Ve şimdi pancar üreticisini nefessiz bırakan asıl gerçekle yüzleşmek gerekir: Üretim maliyeti. Yüz ton pancar üretmek için yapılan masraf yaklaşık 300.000 liraya dayanmıştır. Tohuma 84.000 lira ödenmiş, pulluk sürme, iki kez kazayağı ve bir kez tırmık için kullanılan mazot 13.500 liraya mal olmuştur. Bir ton taban gübresi 14.500 liradır. Toprağın yapısını dengelemek için kullanılan hümik asit 10.000 liraya, Altın S kükürt yine 10.000 liraya alınmıştır. İki kez yapılan ot ilacı 10.000 liradır. Ekim için özel pancar makinesine 10.000 lira verilmiştir. Ekim sonrası iki defa çapa makinesi 10.000 liraya mal olmuştur. Dokuz sefer yapılan sulama her biri 10.000 liradan 90.000 liradır. Söküm zamanı dönümü 2.200 liradan 44.000 lira gider oluşmuştur. Kalan pancarı toplamak ve pürleri kesmek için 15 işçiye 1.000'er liradan 15.000 lira ödenmiştir.
Tüm bu masrafların toplamı yaklaşık 300.000 liradır. Üreticinin eline yüz tonda geçecek brüt gelir ise yalnızca 310.000 liradır. On ay boyunca gece gündüz tarlada alın teri dökmenin, uykusuzluğun, sabahın ayazında tarlaya gitmenin, yaz sıcağında güneş altında kavrulmanın, makine arızalarıyla boğuşmanın, boruyla, sulamayla, otla, hastalıkla mücadele etmenin karşılığı sadece başa baş bir tablo mudur?
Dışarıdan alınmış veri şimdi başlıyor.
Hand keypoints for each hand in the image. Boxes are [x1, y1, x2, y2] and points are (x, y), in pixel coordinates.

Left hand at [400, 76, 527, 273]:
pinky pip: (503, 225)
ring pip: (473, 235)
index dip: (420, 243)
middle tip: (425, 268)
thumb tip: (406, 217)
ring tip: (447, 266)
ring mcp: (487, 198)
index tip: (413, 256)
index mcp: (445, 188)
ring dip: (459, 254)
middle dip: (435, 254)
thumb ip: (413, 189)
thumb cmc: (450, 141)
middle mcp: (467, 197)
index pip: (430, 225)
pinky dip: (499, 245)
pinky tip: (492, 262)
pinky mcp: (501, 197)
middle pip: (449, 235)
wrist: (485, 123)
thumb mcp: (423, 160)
Bu nasıl bir sömürüdür? Bu memleket bizim memleket değil midir? Bu insanlar bizim insanlarımız değil midir?
Daha acısı şudur: Yüz ton pancardan yaklaşık on beş ton şeker elde eden fabrika, üreticiden 310.000 liraya aldığı pancarın karşılığında en az 800.000 lira gelir elde etmektedir. Aradaki uçurum bu sistemin kimin lehine, kimin aleyhine kurulduğunu apaçık ortaya koymaktadır. Üretici zararına çalışırken, fabrika katbekat kazanmaktadır. Bu mudur adalet? Bu mudur çiftçiyi desteklemek? Bu mudur üretimi teşvik etmek?
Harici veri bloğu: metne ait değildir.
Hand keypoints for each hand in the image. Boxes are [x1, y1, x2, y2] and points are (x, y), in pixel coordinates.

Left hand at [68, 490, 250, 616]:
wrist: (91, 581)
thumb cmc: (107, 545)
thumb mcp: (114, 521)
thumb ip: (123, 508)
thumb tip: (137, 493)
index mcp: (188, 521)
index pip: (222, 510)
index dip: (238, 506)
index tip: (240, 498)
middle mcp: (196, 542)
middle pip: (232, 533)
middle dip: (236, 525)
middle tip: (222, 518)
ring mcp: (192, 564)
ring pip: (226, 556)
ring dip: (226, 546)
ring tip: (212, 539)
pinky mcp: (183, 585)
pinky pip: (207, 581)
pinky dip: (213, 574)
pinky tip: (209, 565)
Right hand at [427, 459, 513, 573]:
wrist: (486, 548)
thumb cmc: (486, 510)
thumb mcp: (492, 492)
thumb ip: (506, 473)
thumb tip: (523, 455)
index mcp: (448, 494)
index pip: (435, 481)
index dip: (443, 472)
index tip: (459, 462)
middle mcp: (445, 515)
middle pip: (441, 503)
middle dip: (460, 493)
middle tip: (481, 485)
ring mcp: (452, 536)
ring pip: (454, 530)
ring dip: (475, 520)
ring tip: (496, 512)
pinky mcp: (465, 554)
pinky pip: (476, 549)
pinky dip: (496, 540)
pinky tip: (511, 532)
Ortada tek bir gerçek vardır: Bu sistem üreticiyi güçlendirmek için değil, üreticiyi bitirmek için kurulmuştur. Fire skandalı, tutarsız polar ölçümleri, kota baskısı, faizli avans kesintileri, nakliye yükü ve akıl almaz üretim maliyeti birleştiğinde pancar üreticisinin yıl boyu verdiği emeğin büyük bölümü bu düzenin içinde eriyip gitmektedir. Böyle bir düzende üretici ayakta duramaz, böyle bir düzen tarımı ayakta tutamaz.
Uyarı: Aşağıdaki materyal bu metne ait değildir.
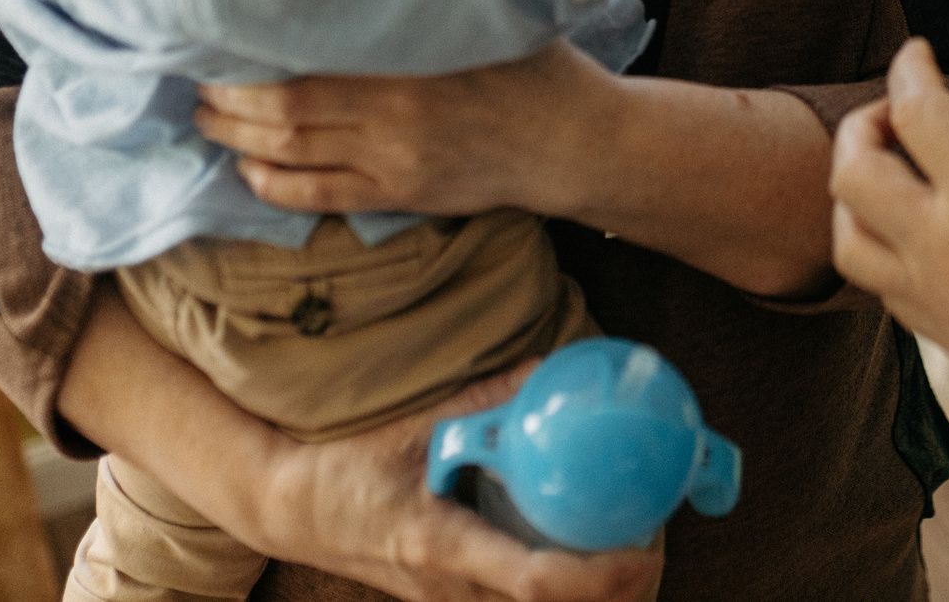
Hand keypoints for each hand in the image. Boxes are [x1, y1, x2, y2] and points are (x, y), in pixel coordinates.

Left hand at [198, 41, 616, 217]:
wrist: (573, 138)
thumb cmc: (528, 62)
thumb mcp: (481, 10)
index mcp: (413, 51)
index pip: (311, 48)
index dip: (253, 45)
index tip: (220, 25)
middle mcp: (397, 106)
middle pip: (285, 104)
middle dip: (228, 95)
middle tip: (196, 78)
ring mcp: (396, 155)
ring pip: (292, 148)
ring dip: (237, 136)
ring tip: (207, 119)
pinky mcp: (402, 193)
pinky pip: (320, 195)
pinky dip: (275, 185)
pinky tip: (249, 169)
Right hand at [254, 361, 660, 601]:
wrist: (293, 511)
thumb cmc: (352, 466)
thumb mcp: (416, 426)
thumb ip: (486, 399)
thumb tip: (554, 368)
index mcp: (442, 547)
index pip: (535, 581)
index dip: (599, 577)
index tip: (645, 548)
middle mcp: (451, 590)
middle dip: (616, 594)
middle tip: (656, 543)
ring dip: (594, 598)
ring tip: (634, 549)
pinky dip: (564, 591)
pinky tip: (589, 552)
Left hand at [831, 38, 948, 443]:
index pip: (914, 112)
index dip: (911, 67)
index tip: (920, 52)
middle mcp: (945, 253)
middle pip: (853, 174)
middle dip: (864, 123)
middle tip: (898, 105)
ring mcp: (938, 303)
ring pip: (849, 238)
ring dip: (857, 189)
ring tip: (894, 163)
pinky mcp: (945, 338)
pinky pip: (879, 283)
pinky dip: (880, 240)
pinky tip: (921, 220)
Memleketin gerçek sorunu budur. Pancar üreticisinin emeğinin her aşamada budanmasıdır. Buna rağmen ülkenin gündemi çöp meselelerle doldurulmakta, kimse çiftçinin hakkını savunmamaktadır. Bu ülke, pancar üreticisini fabrikaların insafına bırakmayacak bir devlet aklına, bir yetkiliye, bir siyasi iradeye, gerçekten vatanını seven bir sese muhtaçtır.
Çiftçi sahipsiz değildir ve bu ses artık daha güçlü çıkacaktır. Bu düzen böyle devam edemez. Pancar üreticisi kendi toprağında köle değildir. Bu toprakların gerçek sahibi üreticidir ve bu gerçek er ya da geç herkes tarafından kabul edilecektir.